The court didn’t even smother their gossip. It flared wherever they walked. Gwen shot Merlin a look of pure misery.
She and Ari must have been exceptionally successful at hurting Arthur. It wasn’t an easy task, but they were all committed to making it through the Arthurian legend as quickly as possible and getting back to their time before Mercer grew stronger. Which meant that Merlin didn’t have much time at all to figure out this backward aging business.
He needed help. He needed someone with magic to spare.
Merlin looked at the receding back of the withered, worm-hearted old mage. Merlin had been amazed, disappointed, and relieved that Old Merlin hadn’t noticed his de-aging. It would no doubt end in another interrogation. And most likely some magical experimentation. But wasn’t that what he needed right now?

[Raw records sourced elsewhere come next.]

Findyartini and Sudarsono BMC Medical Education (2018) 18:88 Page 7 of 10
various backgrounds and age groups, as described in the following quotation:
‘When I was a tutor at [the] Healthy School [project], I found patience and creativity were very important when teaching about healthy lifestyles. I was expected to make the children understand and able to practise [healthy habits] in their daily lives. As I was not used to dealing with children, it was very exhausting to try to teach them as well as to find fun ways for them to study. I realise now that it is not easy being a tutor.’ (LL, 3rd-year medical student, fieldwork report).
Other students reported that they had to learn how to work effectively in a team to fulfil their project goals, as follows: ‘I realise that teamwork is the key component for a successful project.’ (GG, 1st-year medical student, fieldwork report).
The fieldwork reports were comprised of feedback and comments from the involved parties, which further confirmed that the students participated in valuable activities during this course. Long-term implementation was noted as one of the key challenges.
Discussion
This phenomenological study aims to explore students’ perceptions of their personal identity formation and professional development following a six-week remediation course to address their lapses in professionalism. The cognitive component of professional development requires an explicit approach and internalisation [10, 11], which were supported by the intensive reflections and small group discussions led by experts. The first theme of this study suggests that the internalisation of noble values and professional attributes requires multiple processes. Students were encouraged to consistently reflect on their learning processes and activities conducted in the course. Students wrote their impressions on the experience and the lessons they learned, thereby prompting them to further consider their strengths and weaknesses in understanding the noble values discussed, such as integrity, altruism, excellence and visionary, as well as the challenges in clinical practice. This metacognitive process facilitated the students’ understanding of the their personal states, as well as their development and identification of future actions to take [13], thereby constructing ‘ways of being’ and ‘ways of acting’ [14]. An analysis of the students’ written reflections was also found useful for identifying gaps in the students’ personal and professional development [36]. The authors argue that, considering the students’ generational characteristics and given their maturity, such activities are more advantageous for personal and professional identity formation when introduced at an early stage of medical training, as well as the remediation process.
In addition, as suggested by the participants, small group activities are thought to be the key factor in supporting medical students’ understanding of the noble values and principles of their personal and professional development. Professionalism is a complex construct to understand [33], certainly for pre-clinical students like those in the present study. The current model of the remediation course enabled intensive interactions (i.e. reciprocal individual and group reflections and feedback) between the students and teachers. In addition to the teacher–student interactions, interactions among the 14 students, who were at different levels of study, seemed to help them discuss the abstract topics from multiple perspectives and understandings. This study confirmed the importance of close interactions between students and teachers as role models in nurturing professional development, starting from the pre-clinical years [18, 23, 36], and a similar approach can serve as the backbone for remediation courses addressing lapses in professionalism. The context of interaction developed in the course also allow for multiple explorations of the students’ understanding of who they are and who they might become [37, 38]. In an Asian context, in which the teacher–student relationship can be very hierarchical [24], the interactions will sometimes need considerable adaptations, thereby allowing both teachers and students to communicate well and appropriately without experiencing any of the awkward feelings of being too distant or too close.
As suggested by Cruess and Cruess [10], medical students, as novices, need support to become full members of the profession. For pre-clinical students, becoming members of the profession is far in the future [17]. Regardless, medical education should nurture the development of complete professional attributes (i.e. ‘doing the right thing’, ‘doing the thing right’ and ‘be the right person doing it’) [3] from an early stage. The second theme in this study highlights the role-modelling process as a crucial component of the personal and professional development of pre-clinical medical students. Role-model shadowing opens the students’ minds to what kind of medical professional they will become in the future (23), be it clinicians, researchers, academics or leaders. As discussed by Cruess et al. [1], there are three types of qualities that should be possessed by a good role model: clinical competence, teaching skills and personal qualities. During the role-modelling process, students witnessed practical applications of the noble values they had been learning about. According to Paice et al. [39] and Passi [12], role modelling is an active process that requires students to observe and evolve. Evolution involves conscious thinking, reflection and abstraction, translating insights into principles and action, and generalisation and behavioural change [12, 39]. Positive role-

He ran to catch up, stopping Old Merlin at the tower door. Merlin took a mighty breath, preparing himself to pull an Ari and tell the truth. It was harder than it looked.
“Haven’t you noticed anything strange?” he demanded.
“Yes,” Old Merlin said. “You’re getting more pesky these days. Like a fly around a rotting piece of fruit.”
Funny, because you’re a rotting piece of fruit! Merlin nearly shouted.
He sighed until he found a sense of calm, which was harder to summon than magic these days. “The night of Arthur’s birthday celebration, I disappeared because… I was losing time.” Old Merlin still looked puzzled. Gods, did he have to spell everything out for himself? “Getting younger.”
“And you didn’t wish everyone to see your humiliations,” Old Merlin filled in with surprising alacrity. He circled Merlin with his hawklike sharpness. He whipped a piece of string out of one of his robe pockets and took a few measurements as Merlin hummed nervously. What had he gotten himself into? Had he really invited the person he feared most into his personal space? “It does seem you’re growing… down… rather than up.”
“As your apprentice, you probably don’t want me crawling around this place,” he said. “It is not baby-proof.”
Merlin held his breath. What kind of tortures awaited him now?
“This is most fascinating!” Old Merlin said, clapping his hands together and standing on his tiptoes, filled with the helium of delight. “Why didn’t you mention that someone put a curse on you? I revel in countercurses.”
“You… you do?” Merlin bumbled. He didn’t remember helping people in this time, besides Arthur. Of course, he didn’t remember much at all.
“Up to the tower at once,” Old Merlin said, complete with impatient snapping. “No more dusting the prophetic orbs for you. We have bigger work to do.”
Under any other circumstances, Merlin would have said no. And possibly left the castle screaming. But right now, he was desperate enough to work with the very last person he would have chosen in any era, sociopathic dictators notwithstanding.
If he was going to break Nin’s cycle, he needed complete control of his magic. Starting with his age. This time and place had always terrified him—but what if it held the answers he’d always sought? What if facing it was the only way to find them?
“Kairos,” Old Merlin muttered. The tower door opened on its magical hinge, the stairs looming above them.
Merlin took a deep breath and said, “I guess it’s you and me, old man.”
Ari awoke to a bucket of water being dumped on her head. Her neck felt terrible. Her back felt terrible. The evening sun beating down on her felt, well, terrible.
She was in the stocks, head and wrists locked into worn, soft wood.
“What happened?” she asked, unable to look up, trying to figure out if what she was looking at were in fact Val’s feet.
Val’s voice floated down. “You are no longer Camelot’s favorite knight, that’s what. Hope this was your plan.”
“Not exactly.”
He began to pull back the mechanism that kept the wood clamped. “The good news is that your sentence has been served. One night and day in the stocks for impertinence toward the queen.”
“Impertinence? That all?”
“I believe Arthur is covering for you. Even in his jealousy.” Val helped her stand up, which was important because her body was stiff and her muscles felt like cement. “Tell me, did you and Gwen plan this or did you just whip out your sheer animalistic urges for one another in front of that poor young royal?”
“Worse,” Ari grumbled. “I told her I loved her and we got all moony.”
Val whistled. “That is worse.” He led them toward the stable where Lam worked.